I joke with people all the time. We get feedback sometimes that our courses aren’t don’t have enough video. And I say, “Well, true, because we’re not trying to entertain you. We’re trying to develop skills and the way you develop skills is not by staring at a screen and listening to a video. The way you develop skills is by doing a lab.” So we’ve got a very lab-centric mindset in terms of the training side of it and that carries on into the certification side of it, where it’s all about performance. Show that you can do the work, take the time to develop the skills because that’s what your colleagues are going to be looking for. That’s what your employers are going to be looking for. That’s what’s going to benefit you personally, as an individual — to be able to have that broader skill set and to be able to do that in a remote way and not have to rely on a senior trainer coming onto site and working with you. I think that’s going to be the new normal.

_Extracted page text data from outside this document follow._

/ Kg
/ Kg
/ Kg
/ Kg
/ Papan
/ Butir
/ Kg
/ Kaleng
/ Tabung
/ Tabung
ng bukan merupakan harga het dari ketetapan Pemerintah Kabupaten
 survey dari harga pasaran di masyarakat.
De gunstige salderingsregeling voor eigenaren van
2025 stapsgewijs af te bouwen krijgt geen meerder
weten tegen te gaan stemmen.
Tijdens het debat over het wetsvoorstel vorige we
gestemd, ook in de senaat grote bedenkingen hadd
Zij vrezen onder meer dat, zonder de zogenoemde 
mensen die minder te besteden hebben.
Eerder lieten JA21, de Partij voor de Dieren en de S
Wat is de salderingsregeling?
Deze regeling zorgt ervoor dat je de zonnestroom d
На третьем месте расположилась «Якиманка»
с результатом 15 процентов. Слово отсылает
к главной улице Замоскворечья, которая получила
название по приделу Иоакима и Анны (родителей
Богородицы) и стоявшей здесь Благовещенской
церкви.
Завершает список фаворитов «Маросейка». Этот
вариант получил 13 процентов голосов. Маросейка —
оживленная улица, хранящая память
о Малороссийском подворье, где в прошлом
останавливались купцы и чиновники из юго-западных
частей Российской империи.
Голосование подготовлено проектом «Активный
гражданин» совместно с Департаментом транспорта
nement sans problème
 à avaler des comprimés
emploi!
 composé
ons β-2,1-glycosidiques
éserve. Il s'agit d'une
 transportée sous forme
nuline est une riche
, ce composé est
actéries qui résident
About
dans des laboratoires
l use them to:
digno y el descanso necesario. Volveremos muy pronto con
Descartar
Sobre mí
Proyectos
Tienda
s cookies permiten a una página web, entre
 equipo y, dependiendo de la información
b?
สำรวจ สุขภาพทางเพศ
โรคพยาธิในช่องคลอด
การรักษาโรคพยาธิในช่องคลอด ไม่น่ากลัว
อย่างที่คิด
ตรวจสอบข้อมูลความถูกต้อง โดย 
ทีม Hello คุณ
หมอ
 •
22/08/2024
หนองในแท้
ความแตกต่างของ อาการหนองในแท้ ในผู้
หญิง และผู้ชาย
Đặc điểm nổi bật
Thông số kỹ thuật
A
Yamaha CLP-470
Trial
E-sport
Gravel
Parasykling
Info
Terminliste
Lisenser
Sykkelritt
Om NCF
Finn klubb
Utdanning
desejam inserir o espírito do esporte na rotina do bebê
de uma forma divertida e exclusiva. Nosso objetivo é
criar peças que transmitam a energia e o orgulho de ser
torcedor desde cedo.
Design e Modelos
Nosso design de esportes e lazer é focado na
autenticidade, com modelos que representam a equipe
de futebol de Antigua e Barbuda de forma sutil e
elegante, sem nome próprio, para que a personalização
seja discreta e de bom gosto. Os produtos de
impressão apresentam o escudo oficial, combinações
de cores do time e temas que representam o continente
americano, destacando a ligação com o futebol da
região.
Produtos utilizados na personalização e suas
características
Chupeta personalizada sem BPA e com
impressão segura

Swapnil Bhartiya: The advantage of this crisis is that people are realizing that they don’t have to move. Actually, they can move to the ideal pace they wanted to live. It could be a big ranch, it could be a beach, and they can work for companies who are operating in Silicon Valley, which also means you can also cross national boundaries. The whole idea of hope is open source is the best and the brightest people from around the globe. So how do you enable these people? People come from different cultural backgrounds, different education backgrounds, and different languages. Do you also help them irrespective of where they’re coming from, whether it’s internationalizing or supporting different languages so people can get training?

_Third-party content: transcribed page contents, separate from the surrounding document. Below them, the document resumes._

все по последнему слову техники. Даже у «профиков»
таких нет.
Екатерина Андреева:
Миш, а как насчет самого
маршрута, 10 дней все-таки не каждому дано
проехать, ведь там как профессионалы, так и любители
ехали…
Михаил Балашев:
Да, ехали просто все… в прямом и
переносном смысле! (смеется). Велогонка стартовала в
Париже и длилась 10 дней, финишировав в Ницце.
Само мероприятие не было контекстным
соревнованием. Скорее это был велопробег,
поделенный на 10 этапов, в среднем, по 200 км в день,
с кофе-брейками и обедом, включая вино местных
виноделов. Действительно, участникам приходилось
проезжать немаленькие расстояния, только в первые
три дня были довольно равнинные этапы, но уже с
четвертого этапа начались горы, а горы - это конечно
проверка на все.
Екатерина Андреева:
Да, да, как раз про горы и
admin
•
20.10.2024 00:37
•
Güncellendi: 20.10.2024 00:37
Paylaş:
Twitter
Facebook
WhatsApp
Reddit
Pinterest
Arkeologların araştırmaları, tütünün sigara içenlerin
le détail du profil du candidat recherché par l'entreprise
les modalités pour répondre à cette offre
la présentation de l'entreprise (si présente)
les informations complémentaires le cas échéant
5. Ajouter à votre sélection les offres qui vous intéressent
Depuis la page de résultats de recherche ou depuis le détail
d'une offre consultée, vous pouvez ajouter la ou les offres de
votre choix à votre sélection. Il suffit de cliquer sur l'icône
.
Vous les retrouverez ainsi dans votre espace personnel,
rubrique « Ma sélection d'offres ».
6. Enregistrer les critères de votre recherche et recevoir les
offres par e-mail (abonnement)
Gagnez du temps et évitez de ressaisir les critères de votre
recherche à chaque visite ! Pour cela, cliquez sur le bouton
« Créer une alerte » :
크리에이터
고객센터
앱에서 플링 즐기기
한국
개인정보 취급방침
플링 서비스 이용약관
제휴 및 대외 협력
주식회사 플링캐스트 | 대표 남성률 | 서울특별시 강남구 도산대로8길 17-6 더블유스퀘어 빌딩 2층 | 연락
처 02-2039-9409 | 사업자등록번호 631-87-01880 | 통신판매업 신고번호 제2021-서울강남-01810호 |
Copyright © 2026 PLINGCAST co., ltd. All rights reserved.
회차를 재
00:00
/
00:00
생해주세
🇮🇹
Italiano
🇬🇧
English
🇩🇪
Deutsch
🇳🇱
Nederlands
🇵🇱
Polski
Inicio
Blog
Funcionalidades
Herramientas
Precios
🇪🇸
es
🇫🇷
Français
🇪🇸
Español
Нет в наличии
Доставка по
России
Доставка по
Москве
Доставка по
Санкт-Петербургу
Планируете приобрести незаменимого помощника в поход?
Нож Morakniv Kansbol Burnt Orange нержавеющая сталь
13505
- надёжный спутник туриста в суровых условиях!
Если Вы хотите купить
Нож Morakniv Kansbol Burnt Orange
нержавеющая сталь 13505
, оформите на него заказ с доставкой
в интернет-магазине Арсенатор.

Clyde Seepersad: Yeah. Our LS training, we do that. Obviously, the online format helps because it’s truly available 24/7 globally, nights and weekends. So that really has expanded the footprint of what we’re able to do and who we are able to reach. We’ve also done some translations, particularly for the certification exams to make those available in languages that we know folks may not otherwise be comfortable with, for Japan and China, for instance.

What we’re trying to do is mirror what we’re seeing in the workforce. The shift towards more remote work has actually opened up the pipeline. When you think about hiring and talent management, if you think about somebody who is in the US or in Western Europe, your pool is not as limited. You really can reach out to this global pool of talent in non-traditional markets. We’ve seen sectors get hot. Obviously, India has a lot of workshops today. There’s a ton of stuff happening in Eastern Europe now, but it really is global, right? We’ve got folks on our team in South America being super productive in this new remote way of working. I think that’s becoming more and more typical. Because of the rise of cloud native, because of the rise of Cloud Native, because of the rise of this sort of collaborative DevOps mindset, we are able to collaborate across regions, across countries, across time zones, much more effectively than they ever have before.

Swapnil Bhartiya: Awesome. Clyde, thank you so much for talking to me today about not only this report, but also how to help hiring managers not only get more talent, but also not retrain their own employees. I look forward to talking to you again. Thank you.

Clyde Seepersad: Hey, it’s always a pleasure to be with you, Swap. Thank you.